__Dataset content__:
•••••
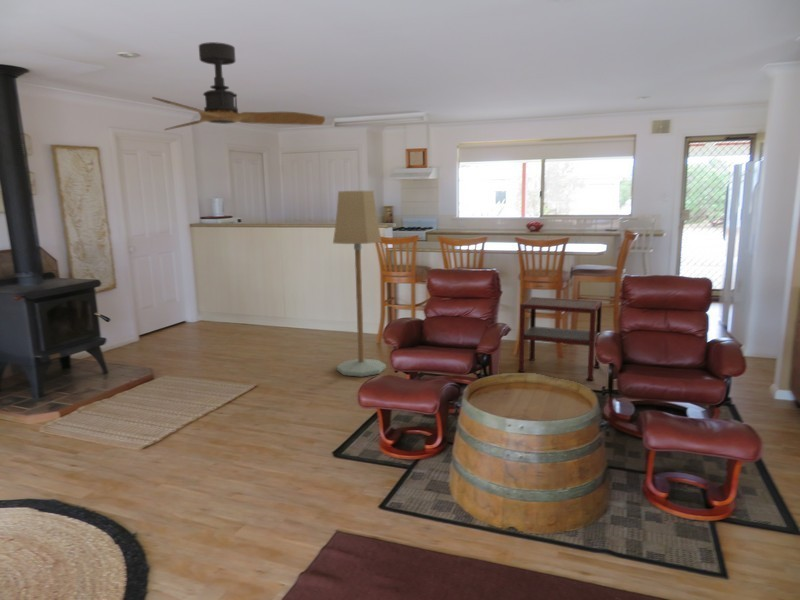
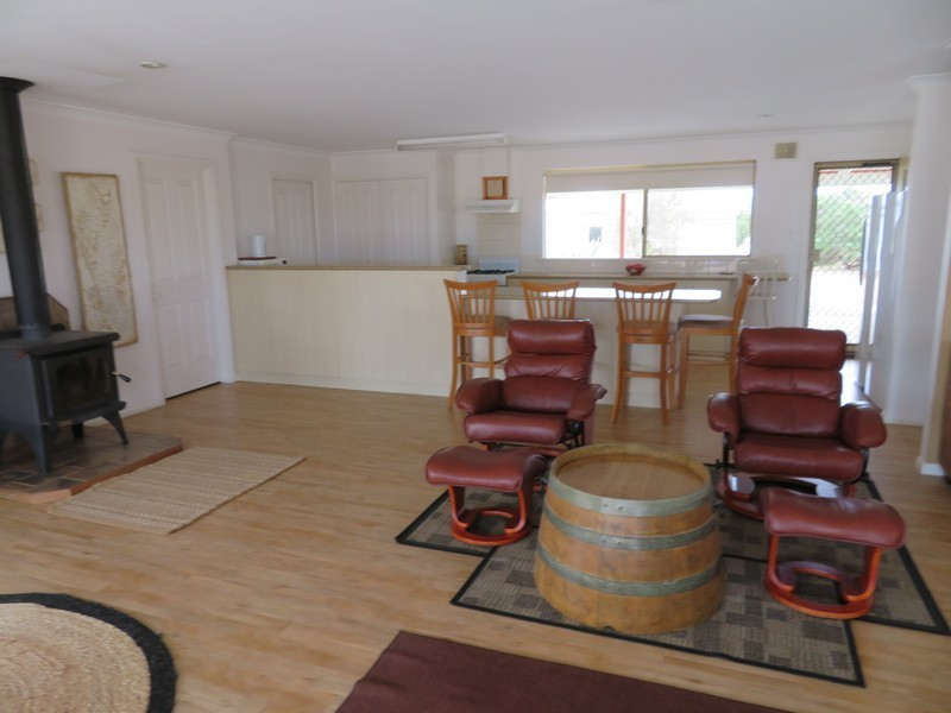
- ceiling fan [151,41,326,131]
- side table [517,296,603,381]
- floor lamp [332,190,387,378]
•••••
An exact copy of the listing is needed, minus its pictures.

__Solution to this exercise__:
- ceiling fan [151,41,326,131]
- side table [517,296,603,381]
- floor lamp [332,190,387,378]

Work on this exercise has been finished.